[[ RECORDS SUPPLIED open ]]

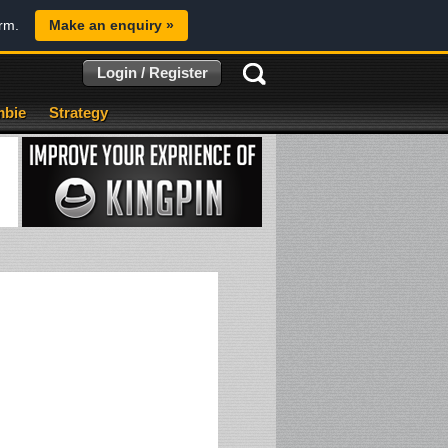
orm.
Make an enquiry »
Login / Register
bie
Strategy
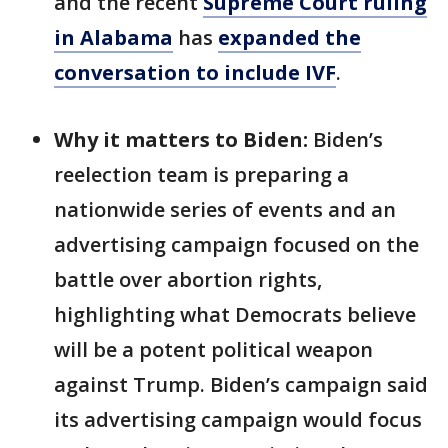
and the recent
Supreme Court ruling
in Alabama
has
expanded the
conversation to include IVF
.
Why it matters to Biden:
Biden’s
reelection team is preparing a
nationwide series of events and an
advertising campaign focused on the
battle over abortion rights,
highlighting what Democrats believe
will be a potent political weapon
against Trump. Biden’s campaign said
its advertising campaign would focus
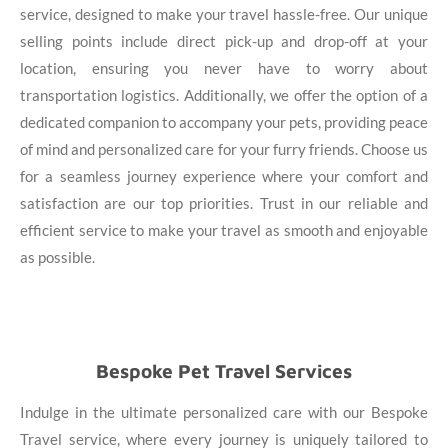
service, designed to make your travel hassle-free. Our unique
selling points include direct pick-up and drop-off at your
location, ensuring you never have to worry about
transportation logistics. Additionally, we offer the option of a
dedicated companion to accompany your pets, providing peace
of mind and personalized care for your furry friends. Choose us
for a seamless journey experience where your comfort and
satisfaction are our top priorities. Trust in our reliable and
efficient service to make your travel as smooth and enjoyable
as possible.
Bespoke Pet Travel Services
Indulge in the ultimate personalized care with our Bespoke
Travel service, where every journey is uniquely tailored to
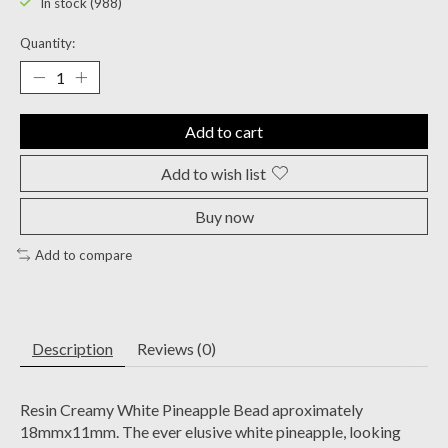
In stock (988)
Quantity:
Add to cart
Add to wish list
Buy now
Add to compare
Description
Reviews (0)
Resin Creamy White Pineapple Bead aproximately
18mmx11mm. The ever elusive white pineapple, looking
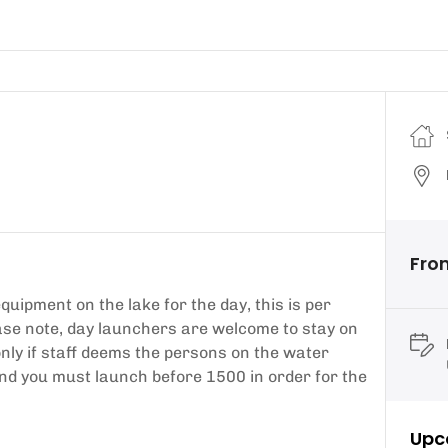
Fro
ipment on the lake for the day, this is per
ease note, day launchers are welcome to stay on
only if staff deems the persons on the water
nd you must launch before 1500 in order for the
Upc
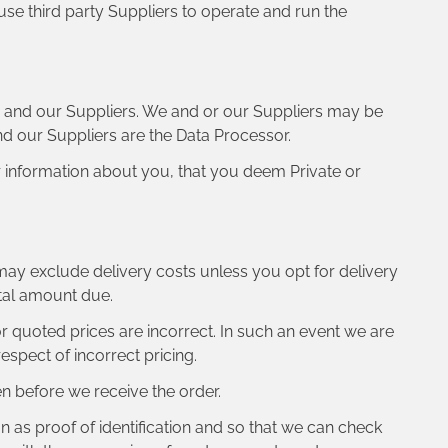
use third party Suppliers to operate and run the
s and our Suppliers. We and or our Suppliers may be
and our Suppliers are the Data Processor.
r information about you, that you deem Private or
 may exclude delivery costs unless you opt for delivery
otal amount due.
 or quoted prices are incorrect. In such an event we are
espect of incorrect pricing.
n before we receive the order.
on as proof of identification and so that we can check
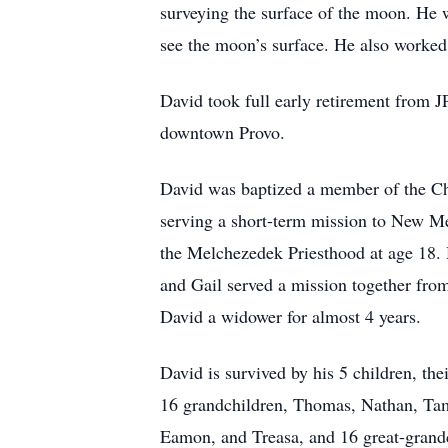
surveying the surface of the moon. He wa
see the moon’s surface. He also worked
David took full early retirement from 
downtown Provo.
David was baptized a member of the Chu
serving a short-term mission to New Me
the Melchezedek Priesthood at age 18. 
and Gail served a mission together fr
David a widower for almost 4 years.
David is survived by his 5 children, 
16 grandchildren, Thomas, Nathan, Tami
Eamon, and Treasa, and 16 great-grandch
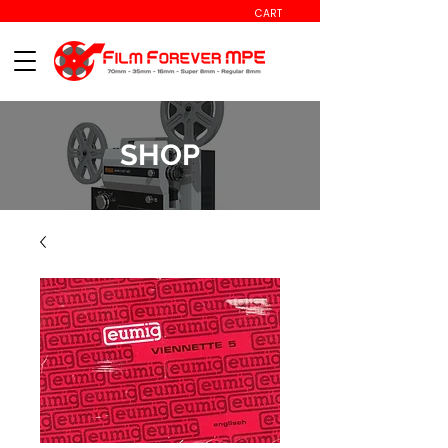
CART
SHOP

[[ RECORDS SUPPLIED closed ]]

Which lines of the entries above contain the word "Suppliers"? Copy each of them.

use third party Suppliers to operate and run the
s and our Suppliers. We and or our Suppliers may be
and our Suppliers are the Data Processor.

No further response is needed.